Government considers merging Hanjin Shipping and Hyundai Merchant Marine

The government of South Korea stated that they would consider merging ailing Hyundai Merchant Marine (HMM) and Hanjin Shipping, should they successfully normalize their operations. Currently, the two debt-riddled shippers are undergoing restructuring programs.

Depending on the outcome of the program, state-run Korea Development Bank (KDB) would emerge as the controlling stakeholder of the firms, whilst the government would then lead the merger of the pair in the future.

Restructuring update:

According to sources, Hanjin Shipping continued to struggle to obtain a cut in charter rates during negotiations with the owners of its chartered fleet. The charter rate cut was one of the key conditions set by its creditors for the company to avert court receivership.

According to sources, Hanjin Shipping, has been in talks with about 22 owners of chartered ships since April 2016, but reported little progress during negotiations.

Hanjin’s struggle for a charter rate cut was in stark contrast to its smaller local rival, Hyundai Merchant Marine, which has reached an agreement with its ship owners to cut charter rates by 21%.

Source: KoreaTimes

 

 

Hyundai Merchant’s shares fall on concern of share dilution in debt swap

Shares of Hyundai Merchant Marine Co. plunged 19% in trade today, the most in 3 months, as investors worried that the company’s debt-to-equity exchange plan would dilute their shareholding.

Hyundai Merchant’s stock declined to KRW 15,000 in trade in Seoul, today.Rival firm Hanjin Shipping‘s shares also dropped as much as 9.2%, as investors feared a similar outcome, as the company is in negotiations with lenders about a possible swap, similar to Hyundai’s.

Hyundai Merchant will issue 236m new shares to its creditor banks, bondholders and shipowners in the debt-for-equity swap as part of its restructuring plan.

The plan follows South Korea’s Finance Minister Yoo Il Ho’s call for restructuring in the shipping industry as weak demand and dwindling cash levels hurt the companies.

The nation also prepares to start a KRW 11tn fund aimed at restructuring its ailing shipbuilding industry.

Source: Bloomberg

Hanjin Shipping yet to negotiate cut in charter rates

According to sources, troubled South-Korean shipping firm Hanjin Shipping Co. is yet to successfully negotiate a cut in leasing rates with the owners of its chartered ships, which was a key precondition set by its creditors to avert court receivership.

The company was yet to receive a favourable response from the owners of charter ships as of date. However, Hanjin’s struggle for the charter rate cut is in stark contrast to its smaller local rival, Hyundai Merchant Marine Co., which has reported “significant” progress in its charter rate reduction talks.

Hyundai Merchant, won approval from its bondholders for restructuring about KRW 800bn ($671m) of its debt during negotiatio

Based on information from certain sources, Hanjin Shipping faced difficulty in negotiations as it had to negotiate with a large number of shipowners.

Previously, a vessel operated by Hanjin Shipping was impounded for three days in South Africa for unpaid charter fees, raising concerns that the shipper’s financial status has dramatically worsened.

Last month, creditors of Hanjin Shipping accepted the troubled shipping giant’s debt restructuring plan, also granting a three-month suspension on all payments of principal and interest.

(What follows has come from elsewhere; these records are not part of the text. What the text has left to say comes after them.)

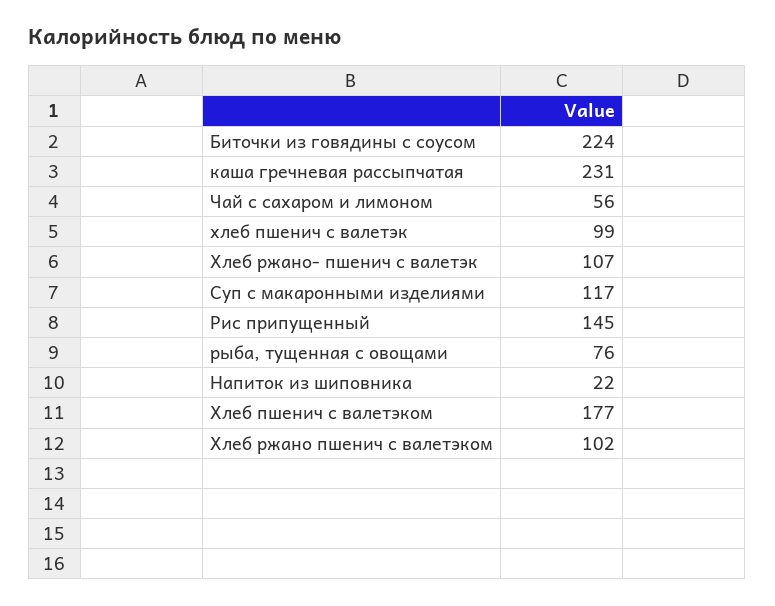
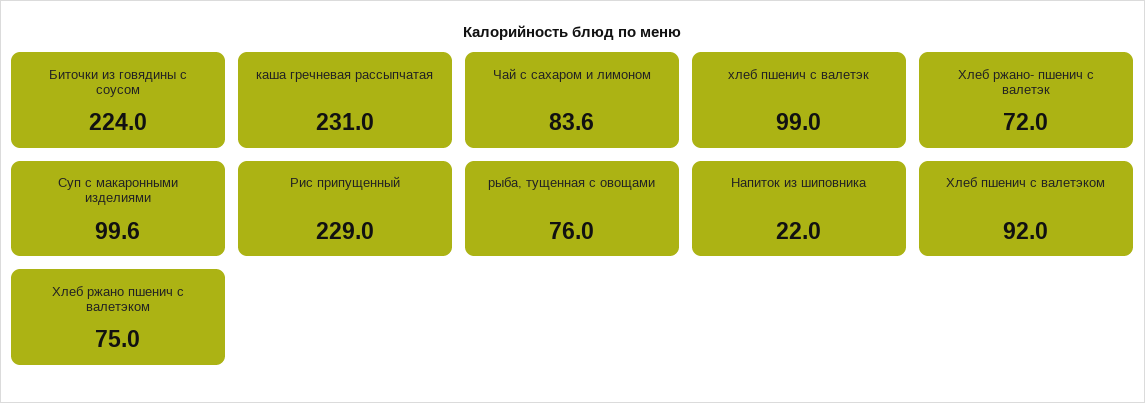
  {
    "Биточки из говядины с соусом": 224,
    "каша гречневая рассыпчатая": 231,
-   "Чай с сахаром и лимоном": 56,
+   "Чай с сахаром и лимоном": 83.6,
    "хлеб пшенич с валетэк": 99,
-   "Хлеб ржано- пшенич с валетэк": 107,
+   "Хлеб ржано- пшенич с валетэк": 72,
-   "Суп с макаронными изделиями": 117,
+   "Суп с макаронными изделиями": 99.6,
-   "Рис припущенный": 145,
+   "Рис припущенный": 229,
    "рыба, тущенная с овощами": 76,
    "Напиток из шиповника": 22,
-   "Хлеб пшенич с валетэком": 177,
+   "Хлеб пшенич с валетэком": 92,
-   "Хлеб ржано пшенич с валетэком": 102
+   "Хлеб ржано пшенич с валетэком": 75
  }

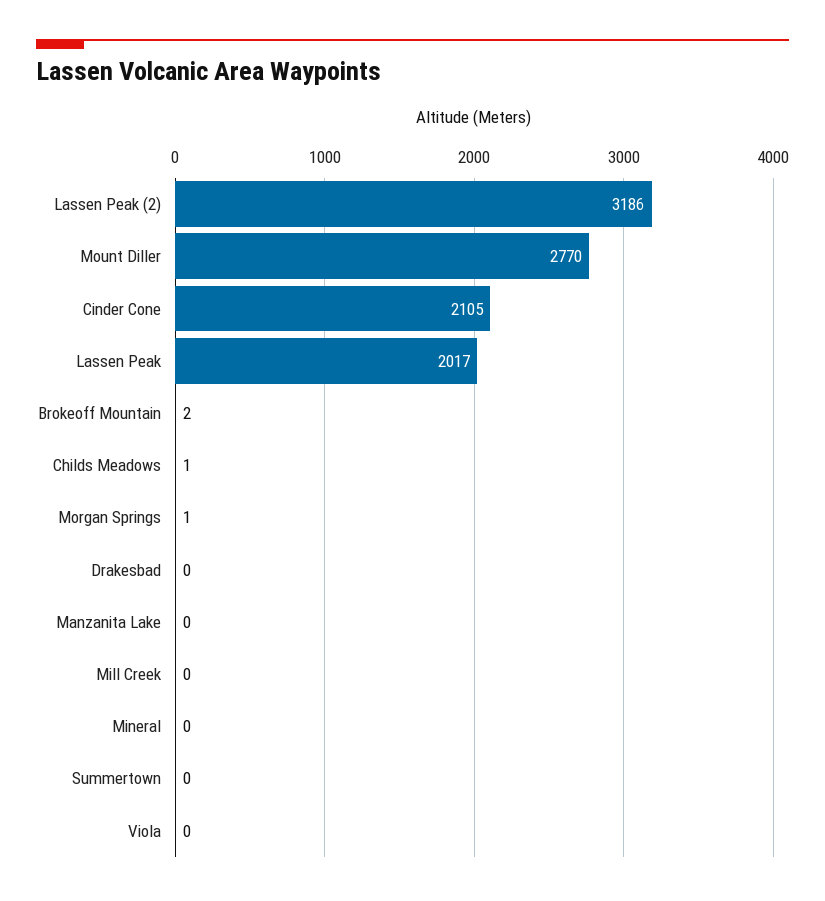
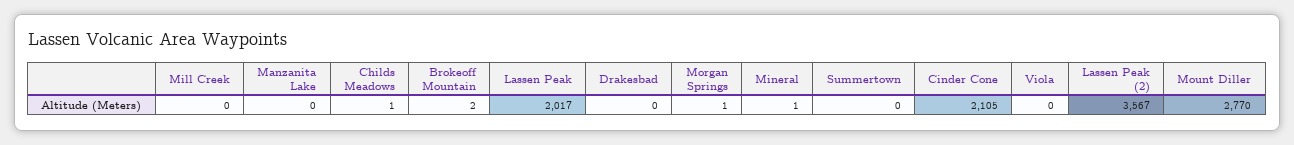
  {
-   "Lassen Peak (2)": 3186,
+   "Lassen Peak (2)": 3567,
    "Mount Diller": 2770,
    "Cinder Cone": 2105,
    "Lassen Peak": 2017,
    "Brokeoff Mountain": 2,
    "Childs Meadows": 1,
    "Morgan Springs": 1,
    "Drakesbad": 0,
    "Manzanita Lake": 0,
    "Mill Creek": 0,
-   "Mineral": 0,
+   "Mineral": 1,
    "Summertown": 0,
    "Viola": 0
  }

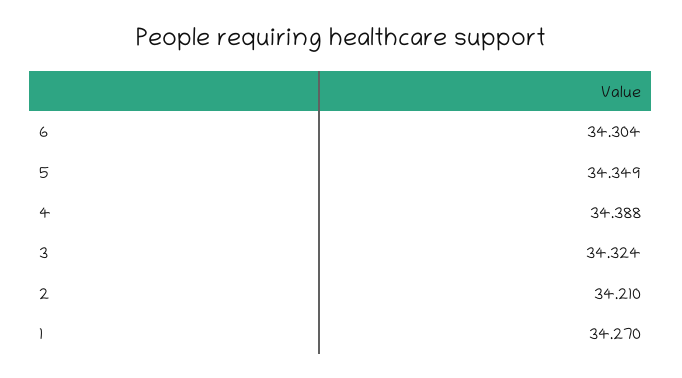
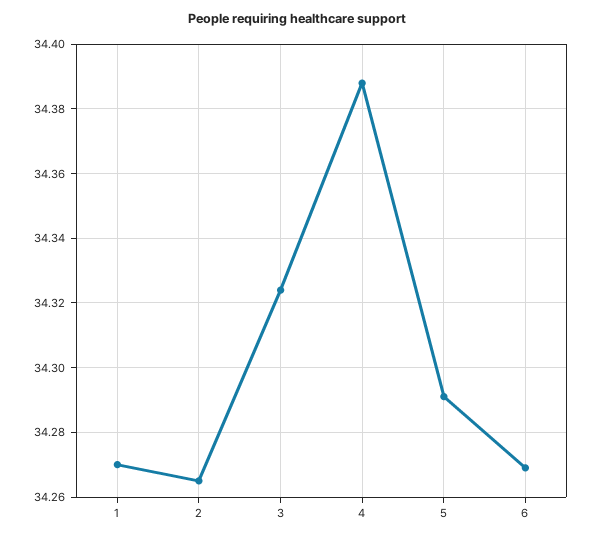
  {
-   "6": 34.304,
+   "6": 34.27,
-   "5": 34.349,
+   "5": 34.29,
    "4": 34.388,
    "3": 34.324,
-   "2": 34.21,
+   "2": 34.265,
    "1": 34.27
  }

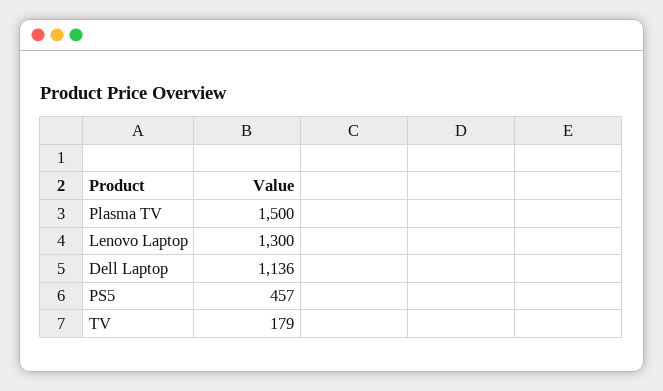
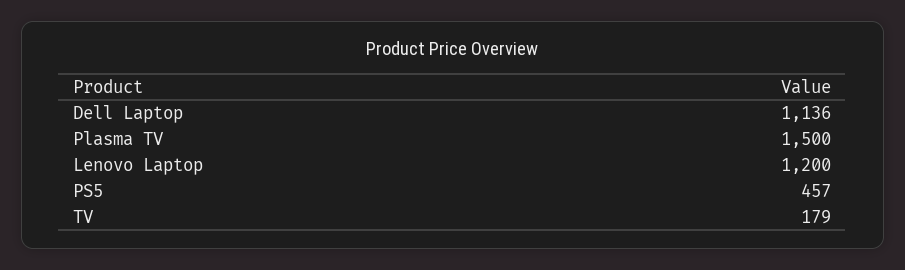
  {
    "Plasma TV": 1500,
-   "Lenovo Laptop": 1300,
+   "Lenovo Laptop": 1200,
    "Dell Laptop": 1136,
    "PS5": 457,
    "TV": 179
  }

According to creditors, the self-restructuring plan would only be effective as long as all of the company’s lenders and shipowners chartered by Hanjin also remained committed.

Last month, the shipper’s bondholders approved some 36 billion won worth of debt recast proposal.

Separately, Hanjin Group’s, the parent company of Hanjin Shipping, chairman Cho Yang-ho agreed to give up his managerial control of the shipping unit under the self-rescue plan.

As of end-2015, the company’s total debt reached KRW 5.6tn.

Source: Hellenic Shipping News

Hanjin Shipping to begin creditor-led debt restructuring

South Korea-based Hanjin Shipping reached an agreement with creditors who have agreed to offer financial assistance to the company and initiate a corporate restructuring program.

Creditor banks, led by state-run Korea Development Bank, approved Hanjin’s debt restructuring proposal at a meeting on Wednesday.

The conditions for the bailout include reduced charter rates that Hanjin pays out to foreign shipowners, retaining a global alliance membership and signing a debt restructuring agreement with bondholders.

The agreement comes days after Hanjing Shipping submitted a revised self-rescue measure to creditors on 2 May 2016.

The creditors plan to give a three-month maturity extension of principal and interest starting and roll out debt refinancing measures by hiring accounting firms.

The company plans to finalize negotiations with 22 shipowners by the end of May 2016. Further, it also plans to hold a meeting with bondholders on 19 May 2016 to extend the maturity date on KRW 35.8bn won of its bonds by four months.